### TEXTO DE LEITURA ###

Hoje, quando ela pensou que chegaria mais rápido ao trabalho, foi a mesma dificuldade. Nas proximidades da estação de metrô Charonne, perto de sua casa, ela teve a primeira surpresa do dia: viu uma senhora com uma fratura exposta na perna, vítima de uma queda causada pela calçada escorregadia. Em vez dos 20 minutos habituais, a brasileira demorou 1h45 para chegar ao trabalho.

Motoristas se sentem abandonados pelas autoridades

Cerca de 1.500 pessoas passaram a madrugada dormindo em seus carros, bloqueados pela neve em estradas da região parisiense. Um dos eventos mais críticos da noite foi o fechamento da rodovia nacional RN 118, importante artéria na região oeste.

A francesa Charlotte, que passou a noite presa nessa estrada, trancada no carro com o marido, sob uma temperatura de 2°C negativos, sem água, comida ou cobertor, sentiu-se totalmente abandonada. Associações de moradores e prefeitos de cidadezinhas da região abriram ginásios e salas municipais para receber esses "náufragos das estradas", conforme a expressão cunhada pela imprensa local. Mas centenas de motoristas não tinham sequer uma lanterna no carro para enfrentar o gelo até o meio das pernas e a escuridão.

A mediadora educacional Luciana Melo não foi trabalhar nesta quarta-feira (7). Ela depende da RN 118 para chegar até o colégio onde assessora adolescentes no subúrbio de Plessis-Robinson. "Estou completamente ilhada, não posso sair porque a avenida em frente à minha casa está cheia de neve, os carros não passam e eu não posso fazer nada", relata. A sorte de Luciana é que, ao telefonar para o estabelecimento para se desculpar pela ausência, a diretora havia decidido suspender as aulas. A maioria das escolas e universidades não abriu hoje na região parisiense.

Para quinta-feira (8), Luciana arquitetou um plano "b". "Vou pegar um trem, que estava funcionando hoje, e ônibus, que acredito voltarão a circular amanhã. Mas vou acordar mais cedo e vestir meus sapatos de andar na neve, porque devo demorar de uma hora a uma hora e meia para fazer o trajeto de 8 km, que normalmente faço em 15 minutos de carro", diz a brasileira.

Residente na França há 17 anos, Luciana recorda de uma ocasião em que o despreparo das autoridades para antecipar o caos provocado pela queda de neve foi ainda pior. "Há uns cinco anos, eu ainda tinha meus filhos pequenos e nevou muito nos Altos do Sena (Hauts-de-Seine), a região onde moro. Minha cidade, Meudon, fica entre o rio e a floresta. A neve cai e não derrete rápido. Tive de passar dois dias sem sair de casa", afirma.

###

TAREFA PROPOSTA A
Responda com base no texto sobre a neve na região parisiense:
(i) Quanto tempo a brasileira levou para chegar ao trabalho, em vez dos 20 minutos habituais?
(ii) Cerca de quantas pessoas passaram a madrugada dormindo em seus carros?
(iii) Há quantos anos Luciana reside na França?
TAREFA PROPOSTA B
Retome o texto sobre a neve na região parisiense a partir do ponto em que ele termina e escreva a continuação.
A listagem que vem depois deste ponto é material independente, sem ligação com o texto sobre a neve na região parisiense.

### TRECHOS DA LISTAGEM ###

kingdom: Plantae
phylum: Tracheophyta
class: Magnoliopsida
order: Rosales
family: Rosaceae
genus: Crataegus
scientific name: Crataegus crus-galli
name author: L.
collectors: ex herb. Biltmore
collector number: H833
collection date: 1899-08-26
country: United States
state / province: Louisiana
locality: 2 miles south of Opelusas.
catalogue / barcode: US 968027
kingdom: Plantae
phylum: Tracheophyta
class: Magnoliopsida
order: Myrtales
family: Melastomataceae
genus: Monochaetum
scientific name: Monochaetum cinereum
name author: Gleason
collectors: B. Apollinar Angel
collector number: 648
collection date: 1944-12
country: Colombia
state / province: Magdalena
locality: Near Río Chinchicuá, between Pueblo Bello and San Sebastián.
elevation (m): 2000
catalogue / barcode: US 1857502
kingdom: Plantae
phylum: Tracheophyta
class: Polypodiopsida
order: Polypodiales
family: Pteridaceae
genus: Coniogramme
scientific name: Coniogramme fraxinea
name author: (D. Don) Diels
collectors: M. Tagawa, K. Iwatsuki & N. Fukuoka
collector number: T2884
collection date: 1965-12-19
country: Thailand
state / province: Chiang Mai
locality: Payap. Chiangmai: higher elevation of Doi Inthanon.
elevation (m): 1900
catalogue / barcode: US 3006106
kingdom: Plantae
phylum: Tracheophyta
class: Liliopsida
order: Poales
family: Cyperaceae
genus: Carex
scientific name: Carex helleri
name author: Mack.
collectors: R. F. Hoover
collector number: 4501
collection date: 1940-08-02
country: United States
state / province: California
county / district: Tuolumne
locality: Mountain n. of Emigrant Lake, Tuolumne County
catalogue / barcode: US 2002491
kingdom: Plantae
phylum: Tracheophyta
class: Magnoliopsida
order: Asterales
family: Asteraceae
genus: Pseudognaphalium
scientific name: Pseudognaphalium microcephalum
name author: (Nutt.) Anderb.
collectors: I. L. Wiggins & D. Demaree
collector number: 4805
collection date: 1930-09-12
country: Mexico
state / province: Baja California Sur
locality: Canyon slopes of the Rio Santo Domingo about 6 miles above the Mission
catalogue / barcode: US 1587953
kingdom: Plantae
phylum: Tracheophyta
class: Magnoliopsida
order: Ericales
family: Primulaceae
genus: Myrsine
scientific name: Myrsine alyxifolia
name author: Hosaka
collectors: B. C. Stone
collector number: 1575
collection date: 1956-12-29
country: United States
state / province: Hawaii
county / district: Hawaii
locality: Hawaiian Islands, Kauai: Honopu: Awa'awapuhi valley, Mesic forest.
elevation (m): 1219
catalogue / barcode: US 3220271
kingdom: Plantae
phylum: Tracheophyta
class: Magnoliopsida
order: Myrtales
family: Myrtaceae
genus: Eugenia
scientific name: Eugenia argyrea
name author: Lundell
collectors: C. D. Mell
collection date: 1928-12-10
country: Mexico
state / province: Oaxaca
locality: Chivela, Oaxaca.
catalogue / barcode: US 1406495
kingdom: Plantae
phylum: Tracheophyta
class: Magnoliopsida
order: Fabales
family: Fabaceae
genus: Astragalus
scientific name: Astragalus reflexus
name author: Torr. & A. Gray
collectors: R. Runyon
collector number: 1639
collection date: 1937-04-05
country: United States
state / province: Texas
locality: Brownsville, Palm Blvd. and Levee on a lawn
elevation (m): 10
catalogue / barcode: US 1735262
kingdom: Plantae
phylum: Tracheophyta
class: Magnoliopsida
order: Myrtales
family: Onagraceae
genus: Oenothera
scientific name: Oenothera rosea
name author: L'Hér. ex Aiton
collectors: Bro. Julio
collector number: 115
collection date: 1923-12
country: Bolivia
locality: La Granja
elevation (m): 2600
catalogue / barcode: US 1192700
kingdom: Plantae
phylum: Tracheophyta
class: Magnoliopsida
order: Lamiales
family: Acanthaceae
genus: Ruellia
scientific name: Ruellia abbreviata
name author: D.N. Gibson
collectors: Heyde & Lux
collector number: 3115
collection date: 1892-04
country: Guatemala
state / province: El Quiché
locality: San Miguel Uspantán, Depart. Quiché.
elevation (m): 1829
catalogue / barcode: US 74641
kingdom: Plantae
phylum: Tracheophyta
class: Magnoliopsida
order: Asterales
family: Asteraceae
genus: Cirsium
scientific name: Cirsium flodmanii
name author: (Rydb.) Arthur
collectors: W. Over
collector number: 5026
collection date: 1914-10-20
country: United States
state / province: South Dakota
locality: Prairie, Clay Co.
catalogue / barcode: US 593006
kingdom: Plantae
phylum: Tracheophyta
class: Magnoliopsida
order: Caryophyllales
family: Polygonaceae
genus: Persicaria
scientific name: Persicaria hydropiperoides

###

RESPOSTA ESPERADA A
(i) 1h45.
(ii) Cerca de 1.500 pessoas.
(iii) Há 17 anos.

RESPOSTA ESPERADA B
Falta de eficiência na limpeza das ruas

Questionada sobre a razão que leva a capital do país a se transformar em "cidade morta" quando neva – o que afinal é normal no inverno no hemisfério norte – Luciana estima que "falta vontade" e eficiência da parte das autoridades para evitar os transtornos. "Fazia uma semana que sabíamos que ia nevar, mas os serviços da prefeitura não são eficazes. Não foi feito o necessário para comprar a quantidade adequada de sal e areia para espalhar nas ruas e derreter o gelo. Também neva na Finlândia, na Noruega e em outros países da Europa, e nem por isso esses países param", argumenta a mediadora educacional.

Mayla Digard, estudante de engenharia de alimentos na Universidade Paris VIII, em Saint-Denis, acordou nesta quarta-feira (7) com disposição para enfrentar várias trocas no transporte público, contanto que não perdesse as aulas na faculdade.

Moradora de Chelles, a 27 km a leste de Paris, ela caminhou 15 minutos até a estação de trem de sua cidade – um trajeto que faz normalmente de ônibus –, e depois de trocar várias vezes de linhas, presenciou o mais desagradável. "Tive de ir até a Gare du Nord, mas tinha uma multidão lá dentro. Quando as pessoas iam de uma plataforma para outra, tinha gente que caía no chão, uma loucura. Pessoas mal-intencionadas ainda aproveitaram a confusão para roubar os usuários", conta Mayla.

A estudante aguentou firme e foi até seu ponto final. Quando estava chegando à faculdade, amigos avisaram pelas redes sociais que não haveria aulas. "Fui até o campus para pelo menos tirar uma fotografia com meu celular e ter a prova de que estava tudo fechado. Depois dessa loucura toda, demorei mais uma hora para voltar para casa."

Nessa quinta-feira, Mayla e milhares de outros moradores da região parisiense vão começar tudo de novo. E como as temperaturas permanecerão negativas – a previsão é de -2°C durante a madrugada –, a neve ficará grudada no solo, formando o temido "verglas", a placa de gelo escorregadia para carros e pedestres. É mais um dia de perrengue à vista.